AIM OF THE EXERCISE
Would you restate, exactly as they appear, the lines from the one containing "This version shows a decreasing" through the end of the data below?

--

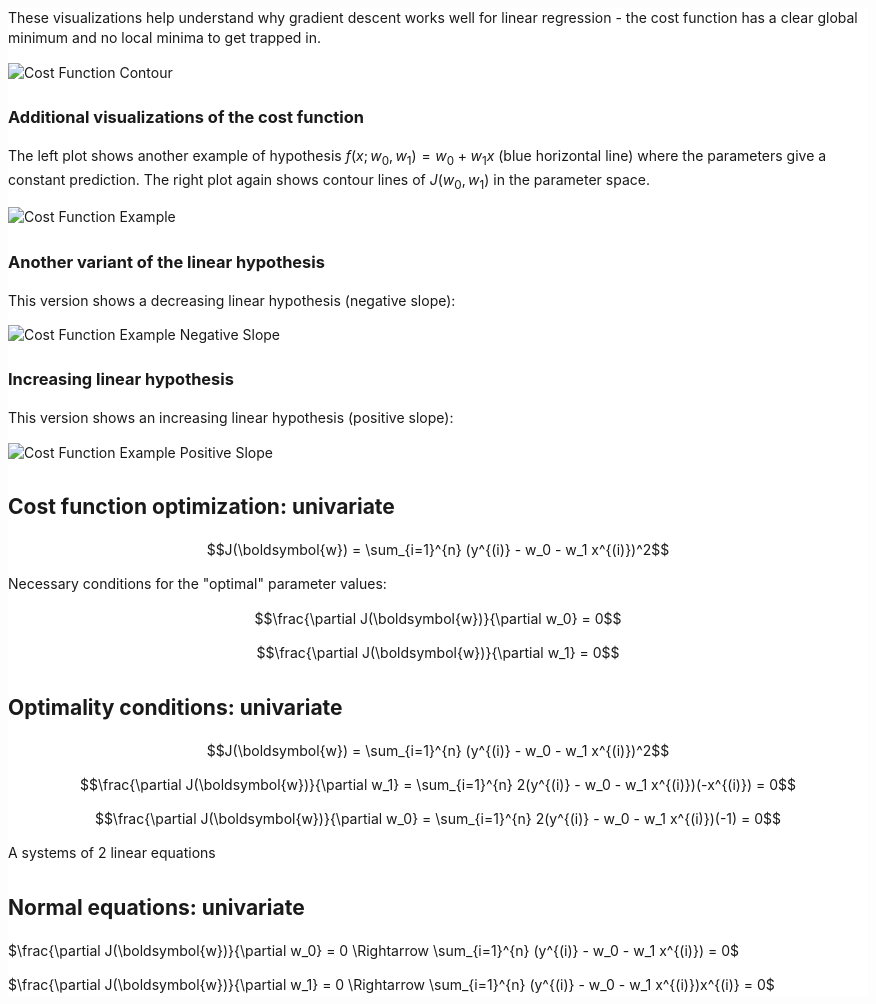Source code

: These visualizations help understand why gradient descent works well for linear regression - the cost function has a clear global minimum and no local minima to get trapped in.

![Cost Function Contour](Codes/plots/cost_function_contour.png)

### Additional visualizations of the cost function

The left plot shows another example of hypothesis $f(x; w_0, w_1) = w_0 + w_1 x$ (blue horizontal line) where the parameters give a constant prediction. The right plot again shows contour lines of $J(w_0, w_1)$ in the parameter space.

![Cost Function Example](Codes/plots/cost_function_horizontal.png)

### Another variant of the linear hypothesis

This version shows a decreasing linear hypothesis (negative slope):

![Cost Function Example Negative Slope](Codes/plots/cost_function_negative_slope.png)

### Increasing linear hypothesis

This version shows an increasing linear hypothesis (positive slope):

![Cost Function Example Positive Slope](Codes/plots/cost_function_positive_slope.png)

## Cost function optimization: univariate

$$J(\boldsymbol{w}) = \sum_{i=1}^{n} (y^{(i)} - w_0 - w_1 x^{(i)})^2$$

Necessary conditions for the "optimal" parameter values:

$$\frac{\partial J(\boldsymbol{w})}{\partial w_0} = 0$$

$$\frac{\partial J(\boldsymbol{w})}{\partial w_1} = 0$$

## Optimality conditions: univariate

$$J(\boldsymbol{w}) = \sum_{i=1}^{n} (y^{(i)} - w_0 - w_1 x^{(i)})^2$$

$$\frac{\partial J(\boldsymbol{w})}{\partial w_1} = \sum_{i=1}^{n} 2(y^{(i)} - w_0 - w_1 x^{(i)})(-x^{(i)}) = 0$$

$$\frac{\partial J(\boldsymbol{w})}{\partial w_0} = \sum_{i=1}^{n} 2(y^{(i)} - w_0 - w_1 x^{(i)})(-1) = 0$$

A systems of 2 linear equations

## Normal equations: univariate

$\frac{\partial J(\boldsymbol{w})}{\partial w_0} = 0 \Rightarrow \sum_{i=1}^{n} (y^{(i)} - w_0 - w_1 x^{(i)}) = 0$

$\frac{\partial J(\boldsymbol{w})}{\partial w_1} = 0 \Rightarrow \sum_{i=1}^{n} (y^{(i)} - w_0 - w_1 x^{(i)})x^{(i)} = 0$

--

RESPONSE TO THE TASK
This version shows a decreasing linear hypothesis (negative slope):

![Cost Function Example Negative Slope](Codes/plots/cost_function_negative_slope.png)

### Increasing linear hypothesis

This version shows an increasing linear hypothesis (positive slope):

![Cost Function Example Positive Slope](Codes/plots/cost_function_positive_slope.png)

## Cost function optimization: univariate

$$J(\boldsymbol{w}) = \sum_{i=1}^{n} (y^{(i)} - w_0 - w_1 x^{(i)})^2$$

Necessary conditions for the "optimal" parameter values:

$$\frac{\partial J(\boldsymbol{w})}{\partial w_0} = 0$$

$$\frac{\partial J(\boldsymbol{w})}{\partial w_1} = 0$$

## Optimality conditions: univariate

$$J(\boldsymbol{w}) = \sum_{i=1}^{n} (y^{(i)} - w_0 - w_1 x^{(i)})^2$$

$$\frac{\partial J(\boldsymbol{w})}{\partial w_1} = \sum_{i=1}^{n} 2(y^{(i)} - w_0 - w_1 x^{(i)})(-x^{(i)}) = 0$$

$$\frac{\partial J(\boldsymbol{w})}{\partial w_0} = \sum_{i=1}^{n} 2(y^{(i)} - w_0 - w_1 x^{(i)})(-1) = 0$$

A systems of 2 linear equations

## Normal equations: univariate

$\frac{\partial J(\boldsymbol{w})}{\partial w_0} = 0 \Rightarrow \sum_{i=1}^{n} (y^{(i)} - w_0 - w_1 x^{(i)}) = 0$

$\frac{\partial J(\boldsymbol{w})}{\partial w_1} = 0 \Rightarrow \sum_{i=1}^{n} (y^{(i)} - w_0 - w_1 x^{(i)})x^{(i)} = 0$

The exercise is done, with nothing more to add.